5. При устойчивой практике, вы можете обнаружить такие эффекты:

  • Энергия потока не-заблокированной тонкой активности разбивает твердые «сгустки», зажимы и конфликты с самим собой внутри подсознательного ума, приводя к большему ощущению целостности.
  • Это уменьшает жесткость, вязкость и трение внутри субстанции подсознания, в результате чего оно функционирует более эффективно (как «хорошо смазанный механизм»).
  • Это позволяет возникать новым видам ассоциаций и прозрений, ведя к усилению духовного интеллекта и ума мудрости.
  • В сущности, ум становится спокойным и податливым, и при этом энергичным."Для того, чья эластичная и энергичная мысль держит темп с солнцем, день — это вечное утро." — Генри Дэвид Торо, Уолден II

Переживание 8

Все «пространство» мышления — сознаваемое, подсознательное и бессознательное, — растворяется и воссоединяется с безусильным потоком природы. Движение мысли становится ее значением. Поскольку это движение — часть «мировой волны», каждая мысль имеет то же самое значение, которое является ВСЕ-значением. Говоря проще, «массаж» мысли становится её «месседжем», её посланием.

Очевидно, человек будет пребывать в таком состоянии только какой-то период времени, в какие-то моменты, для определенных целей (таких как переживание единства, очищение, глубокий отдых). Это потому, что в этом состоянии мысль становится вибрирующим контуром без содержания.

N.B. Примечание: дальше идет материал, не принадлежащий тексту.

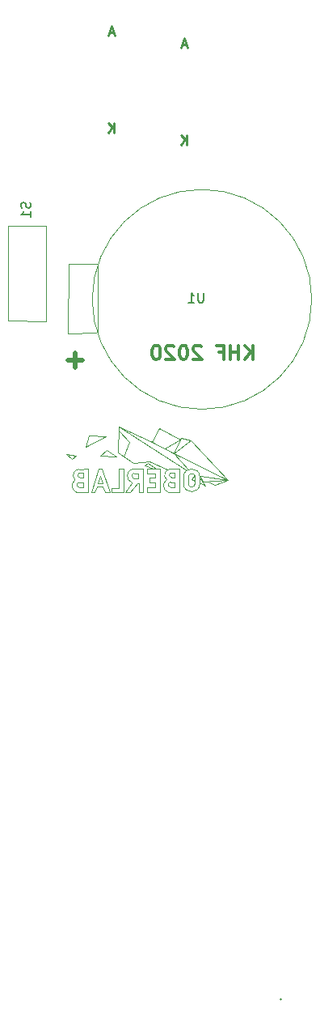
<source format=gbr>
%TF.GenerationSoftware,KiCad,Pcbnew,(5.1.9)-1*%
%TF.CreationDate,2021-04-10T08:00:10+02:00*%
%TF.ProjectId,Fledermaus3,466c6564-6572-46d6-9175-73332e6b6963,rev?*%
%TF.SameCoordinates,Original*%
%TF.FileFunction,Legend,Bot*%
%TF.FilePolarity,Positive*%
%FSLAX46Y46*%
G04 Gerber Fmt 4.6, Leading zero omitted, Abs format (unit mm)*
G04 Created by KiCad (PCBNEW (5.1.9)-1) date 2021-04-10 08:00:10*
%MOMM*%
%LPD*%
G01*
G04 APERTURE LIST*
%ADD10C,0.300000*%
%ADD11C,0.250000*%
%ADD12C,0.500000*%
%ADD13C,0.120000*%
%ADD14C,0.010000*%
%ADD15C,0.050000*%
%ADD16C,0.150000*%
G04 APERTURE END LIST*
D10*
X9750000Y-21678571D02*
X9750000Y-20178571D01*
X8892857Y-21678571D02*
X9535714Y-20821428D01*
X8892857Y-20178571D02*
X9750000Y-21035714D01*
X8250000Y-21678571D02*
X8250000Y-20178571D01*
X8250000Y-20892857D02*
X7392857Y-20892857D01*
X7392857Y-21678571D02*
X7392857Y-20178571D01*
X6178571Y-20892857D02*
X6678571Y-20892857D01*
X6678571Y-21678571D02*
X6678571Y-20178571D01*
X5964285Y-20178571D01*
X4321428Y-20321428D02*
X4250000Y-20250000D01*
X4107142Y-20178571D01*
X3750000Y-20178571D01*
X3607142Y-20250000D01*
X3535714Y-20321428D01*
X3464285Y-20464285D01*
X3464285Y-20607142D01*
X3535714Y-20821428D01*
X4392857Y-21678571D01*
X3464285Y-21678571D01*
X2535714Y-20178571D02*
X2392857Y-20178571D01*
X2250000Y-20250000D01*
X2178571Y-20321428D01*
X2107142Y-20464285D01*
X2035714Y-20750000D01*
X2035714Y-21107142D01*
X2107142Y-21392857D01*
X2178571Y-21535714D01*
X2250000Y-21607142D01*
X2392857Y-21678571D01*
X2535714Y-21678571D01*
X2678571Y-21607142D01*
X2750000Y-21535714D01*
X2821428Y-21392857D01*
X2892857Y-21107142D01*
X2892857Y-20750000D01*
X2821428Y-20464285D01*
X2750000Y-20321428D01*
X2678571Y-20250000D01*
X2535714Y-20178571D01*
X1464285Y-20321428D02*
X1392857Y-20250000D01*
X1250000Y-20178571D01*
X892857Y-20178571D01*
X750000Y-20250000D01*
X678571Y-20321428D01*
X607142Y-20464285D01*
X607142Y-20607142D01*
X678571Y-20821428D01*
X1535714Y-21678571D01*
X607142Y-21678571D01*
X-321428Y-20178571D02*
X-464285Y-20178571D01*
X-607142Y-20250000D01*
X-678571Y-20321428D01*
X-749999Y-20464285D01*
X-821428Y-20750000D01*
X-821428Y-21107142D01*
X-749999Y-21392857D01*
X-678571Y-21535714D01*
X-607142Y-21607142D01*
X-464285Y-21678571D01*
X-321428Y-21678571D01*
X-178571Y-21607142D01*
X-107142Y-21535714D01*
X-35714Y-21392857D01*
X35714Y-21107142D01*
X35714Y-20750000D01*
X-35714Y-20464285D01*
X-107142Y-20321428D01*
X-178571Y-20250000D01*
X-321428Y-20178571D01*
D11*
X-4841904Y12533333D02*
X-5318095Y12533333D01*
X-4746666Y12247619D02*
X-5080000Y13247619D01*
X-5413333Y12247619D01*
X2778095Y11263333D02*
X2301904Y11263333D01*
X2873333Y10977619D02*
X2540000Y11977619D01*
X2206666Y10977619D01*
X-4818095Y2087619D02*
X-4818095Y3087619D01*
X-5389523Y2087619D02*
X-4960952Y2659047D01*
X-5389523Y3087619D02*
X-4818095Y2516190D01*
X2801904Y817619D02*
X2801904Y1817619D01*
X2230476Y817619D02*
X2659047Y1389047D01*
X2230476Y1817619D02*
X2801904Y1246190D01*
D12*
X-8128095Y-21732857D02*
X-9651904Y-21732857D01*
X-8890000Y-22494761D02*
X-8890000Y-20970952D01*
D13*
%TO.C,G\u002A\u002A\u002A*%
X-2883731Y-33094594D02*
G75*
G03*
X-2899999Y-34549999I233731J-730406D01*
G01*
X2475000Y-34650000D02*
G75*
G03*
X4175000Y-34650000I850000J0D01*
G01*
X-8876256Y-34266064D02*
G75*
G03*
X-8699999Y-35574999I426256J-608936D01*
G01*
X-2775000Y-33550001D02*
G75*
G03*
X-2774999Y-34099999I125000J-274999D01*
G01*
X2975000Y-34650000D02*
G75*
G03*
X3675000Y-34650000I350000J0D01*
G01*
X3675000Y-33950000D02*
G75*
G03*
X2975000Y-33950000I-350000J0D01*
G01*
X-8450001Y-34520050D02*
G75*
G03*
X-8499999Y-35024999I1J-254950D01*
G01*
X-8289366Y-33532464D02*
G75*
G03*
X-8350000Y-34025000I-60634J-242536D01*
G01*
X698744Y-34241064D02*
G75*
G03*
X875001Y-35549999I426256J-608936D01*
G01*
X-8450000Y-33138605D02*
G75*
G03*
X-8899999Y-34224999I0J-636395D01*
G01*
X1124999Y-34495050D02*
G75*
G03*
X1075001Y-34999999I1J-254950D01*
G01*
X4175000Y-33950000D02*
G75*
G03*
X2475000Y-33950000I-850000J0D01*
G01*
X1125000Y-33113605D02*
G75*
G03*
X675001Y-34199999I0J-636395D01*
G01*
X1285634Y-33507464D02*
G75*
G03*
X1225000Y-34000000I-60634J-242536D01*
G01*
X-5975000Y-34975000D02*
X-6575000Y-34975000D01*
X-4300000Y-35100000D02*
X-5050000Y-35100000D01*
X-5050000Y-35550000D02*
X-3800000Y-35550000D01*
D14*
G36*
X12544723Y-88545226D02*
G01*
X12608542Y-88609045D01*
X12672361Y-88545226D01*
X12608542Y-88481407D01*
X12544723Y-88545226D01*
G37*
X12544723Y-88545226D02*
X12608542Y-88609045D01*
X12672361Y-88545226D01*
X12608542Y-88481407D01*
X12544723Y-88545226D01*
D13*
X-3825000Y-33100000D02*
X-4275000Y-33100000D01*
X4175000Y-34650000D02*
X4175000Y-33950000D01*
X2475000Y-33950000D02*
X2475000Y-34650000D01*
X-25000Y-33100000D02*
X25000Y-35550000D01*
X25000Y-35550000D02*
X-75000Y-35550000D01*
X-7225000Y-35575000D02*
X-6450000Y-33125000D01*
X-475000Y-34050000D02*
X-475000Y-33600000D01*
X1525000Y-33550000D02*
X1525000Y-34000000D01*
X-1125000Y-34050000D02*
X-475000Y-34050000D01*
X-6450000Y-33125000D02*
X-6125000Y-33125000D01*
X-6825000Y-35575000D02*
X-7225000Y-35575000D01*
X-1125000Y-34500000D02*
X-1125000Y-34050000D01*
X-3800000Y-35550000D02*
X-3825000Y-33100000D01*
X-4275000Y-33100000D02*
X-4300000Y-35100000D01*
D15*
X1475000Y-31450000D02*
X2950000Y-33175000D01*
D13*
X-5725000Y-35575000D02*
X-5225000Y-35575000D01*
X-1325000Y-33600000D02*
X-1325000Y-33100000D01*
X-475000Y-34500000D02*
X-1125000Y-34500000D01*
X-6125000Y-33125000D02*
X-5225000Y-35575000D01*
X-1325000Y-33100000D02*
X-25000Y-33100000D01*
X-6000000Y-34575000D02*
X-6500000Y-34575000D01*
X1525000Y-34000000D02*
X1225000Y-34000000D01*
X-475000Y-33600000D02*
X-1325000Y-33600000D01*
X-5725000Y-35575000D02*
X-5975000Y-34975000D01*
X-6575000Y-34975000D02*
X-6825000Y-35575000D01*
X-5050000Y-35100000D02*
X-5050000Y-35550000D01*
X-2375000Y-34600000D02*
X-3125000Y-35550000D01*
X-3525000Y-35550000D02*
X-3625000Y-35550000D01*
X-2225000Y-35550000D02*
X-2225000Y-34600000D01*
D15*
X-7825000Y-30825000D02*
X-7475000Y-29650000D01*
X2200000Y-29875000D02*
X1475000Y-31450000D01*
X-100000Y-28875000D02*
X-850000Y-30300000D01*
D13*
X-7550000Y-33125000D02*
X-7500000Y-35575000D01*
D15*
X-4550000Y-31850000D02*
X-5550000Y-31175000D01*
X-4350000Y-29075000D02*
X-3225000Y-30300000D01*
X-3225000Y-30300000D02*
X-3800000Y-31800000D01*
D13*
X3675000Y-33950000D02*
X3675000Y-34650000D01*
X2075000Y-35550000D02*
X875000Y-35550000D01*
D15*
X5800000Y-34775000D02*
X4975000Y-34425000D01*
D13*
X-7500000Y-35575000D02*
X-8700000Y-35575000D01*
X-8050000Y-34525000D02*
X-8050000Y-35025000D01*
X-8050001Y-34520050D02*
X-8450001Y-34520050D01*
X-2883731Y-33094594D02*
X-1775000Y-33100000D01*
X-75000Y-35550000D02*
X-1325000Y-35550000D01*
X-6500000Y-34575000D02*
X-6275000Y-33825000D01*
X-6275000Y-33825000D02*
X-6000000Y-34575000D01*
D15*
X1475000Y-31450000D02*
X7125000Y-34300000D01*
D13*
X-8450000Y-33138605D02*
X-7550000Y-33125000D01*
X1524999Y-34495050D02*
X1124999Y-34495050D01*
X-8050000Y-33525000D02*
X-8300000Y-33525000D01*
D15*
X-8775000Y-31700000D02*
X-9775000Y-31550000D01*
X4175000Y-34550000D02*
X4725000Y-34825000D01*
D13*
X1125000Y-33113605D02*
X2025000Y-33100000D01*
D15*
X3625000Y-33800000D02*
X3300000Y-34200000D01*
X3225000Y-30125000D02*
X1475000Y-31450000D01*
X-1625000Y-32750000D02*
X-650000Y-33100000D01*
D13*
X2975000Y-33950000D02*
X2975000Y-34600000D01*
X-1325000Y-35050000D02*
X-475000Y-35050000D01*
X-475000Y-35050000D02*
X-475000Y-34500000D01*
X-2275000Y-34100000D02*
X-2775000Y-34100000D01*
X1525000Y-33500000D02*
X1275000Y-33500000D01*
X-8050000Y-33575000D02*
X-8050000Y-34025000D01*
D15*
X-6250000Y-31750000D02*
X-4575000Y-31850000D01*
X4725000Y-34825000D02*
X4150000Y-34025000D01*
X-5675000Y-29700000D02*
X-7825000Y-30825000D01*
X2775000Y-33275000D02*
X-4325000Y-28675000D01*
X3300000Y-34200000D02*
X3675000Y-34375000D01*
X-7475000Y-29650000D02*
X-5675000Y-29700000D01*
D13*
X-8050000Y-34025000D02*
X-8350000Y-34025000D01*
X-2275000Y-33550000D02*
X-2275000Y-34100000D01*
X-3625000Y-35550000D02*
X-2925000Y-34600000D01*
X-8050000Y-35025000D02*
X-8500000Y-35025000D01*
D15*
X-4325000Y-28675000D02*
X-4400000Y-31400000D01*
X-850000Y-30300000D02*
X1475000Y-31450000D01*
X-5550000Y-31175000D02*
X-6250000Y-31750000D01*
X-850000Y-30300000D02*
X-4325000Y-28675000D01*
D13*
X-1775000Y-35550000D02*
X-2225000Y-35550000D01*
X-2225000Y-34600000D02*
X-2375000Y-34600000D01*
X-1325000Y-35550000D02*
X-1325000Y-35050000D01*
X-3125000Y-35550000D02*
X-3525000Y-35550000D01*
D15*
X-9775000Y-31550000D02*
X-9200000Y-32025000D01*
D13*
X1525000Y-34500000D02*
X1525000Y-35000000D01*
D15*
X-9200000Y-32025000D02*
X-8775000Y-31700000D01*
X3225000Y-30125000D02*
X2200000Y-29875000D01*
D13*
X2025000Y-33100000D02*
X2075000Y-35550000D01*
X1525000Y-35000000D02*
X1075000Y-35000000D01*
X-1775000Y-33100000D02*
X-1775000Y-35550000D01*
D15*
X-450000Y-33075000D02*
X-1225000Y-32475000D01*
X-1225000Y-32475000D02*
X-1625000Y-32750000D01*
D13*
X-2725000Y-33550000D02*
X-2275000Y-33550000D01*
D15*
X7125000Y-34300000D02*
X4225000Y-33825000D01*
X7125000Y-34300000D02*
X3225000Y-30125000D01*
X-4400000Y-31400000D02*
X-2775000Y-32525000D01*
X-2775000Y-32525000D02*
X-1100000Y-32300000D01*
X-1100000Y-32300000D02*
X725000Y-33200000D01*
X4450000Y-34450000D02*
X7125000Y-34300000D01*
X4225000Y-33825000D02*
X4450000Y-34450000D01*
X7125000Y-34300000D02*
X5800000Y-34775000D01*
X2100000Y-30050000D02*
X525000Y-30950000D01*
X-100000Y-28875000D02*
X2100000Y-30050000D01*
D13*
%TO.C,S1*%
X-11963400Y-17627600D02*
X-11963400Y-7670800D01*
X-11963400Y-7670800D02*
X-15900400Y-7670800D01*
X-15900400Y-7670800D02*
X-15900400Y-17627600D01*
X-15900400Y-17627600D02*
X-11963400Y-17653000D01*
%TO.C,U1*%
X15902718Y-15370001D02*
G75*
G03*
X15902718Y-15370001I-11500000J0D01*
G01*
X-6553200Y-19002201D02*
X-6502400Y-11636201D01*
X-6502400Y-11636201D02*
X-9601200Y-11636201D01*
X-9601200Y-11636201D02*
X-9652000Y-18951401D01*
X-9652000Y-18951401D02*
X-6654800Y-18900601D01*
%TO.C,S1*%
D16*
X-13595238Y-5238095D02*
X-13547619Y-5380952D01*
X-13547619Y-5619047D01*
X-13595238Y-5714285D01*
X-13642857Y-5761904D01*
X-13738095Y-5809523D01*
X-13833333Y-5809523D01*
X-13928571Y-5761904D01*
X-13976190Y-5714285D01*
X-14023809Y-5619047D01*
X-14071428Y-5428571D01*
X-14119047Y-5333333D01*
X-14166666Y-5285714D01*
X-14261904Y-5238095D01*
X-14357142Y-5238095D01*
X-14452380Y-5285714D01*
X-14500000Y-5333333D01*
X-14547619Y-5428571D01*
X-14547619Y-5666666D01*
X-14500000Y-5809523D01*
X-13547619Y-6761904D02*
X-13547619Y-6190476D01*
X-13547619Y-6476190D02*
X-14547619Y-6476190D01*
X-14404761Y-6380952D01*
X-14309523Y-6285714D01*
X-14261904Y-6190476D01*
%TO.C,U1*%
X4571904Y-14692380D02*
X4571904Y-15501904D01*
X4524285Y-15597142D01*
X4476666Y-15644761D01*
X4381428Y-15692380D01*
X4190952Y-15692380D01*
X4095714Y-15644761D01*
X4048095Y-15597142D01*
X4000476Y-15501904D01*
X4000476Y-14692380D01*
X3000476Y-15692380D02*
X3571904Y-15692380D01*
X3286190Y-15692380D02*
X3286190Y-14692380D01*
X3381428Y-14835238D01*
X3476666Y-14930476D01*
X3571904Y-14978095D01*
%TD*%
M02*

</source>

Но как людям, нам также нужно уметь реагировать на содержание, т. е. ясно размышлять о конкретных вопросах, эффективно решать проблемы, рассматривать ситуации… Способность думать «пустые» мысли и способность ясно размышлять о любых вопросах взаимно усиливают друг друга. Понимать это — один из признаков духовной зрелости.

Растворение мыслей обратно в безусильный поток природы могло бы быть описано как начало совершенно полного переживания (a complete experience) обычного ума.


Переживание 9

Этот безусильный поток спонтанно прекращается, и все ангелы на небесах некоторое время молчат.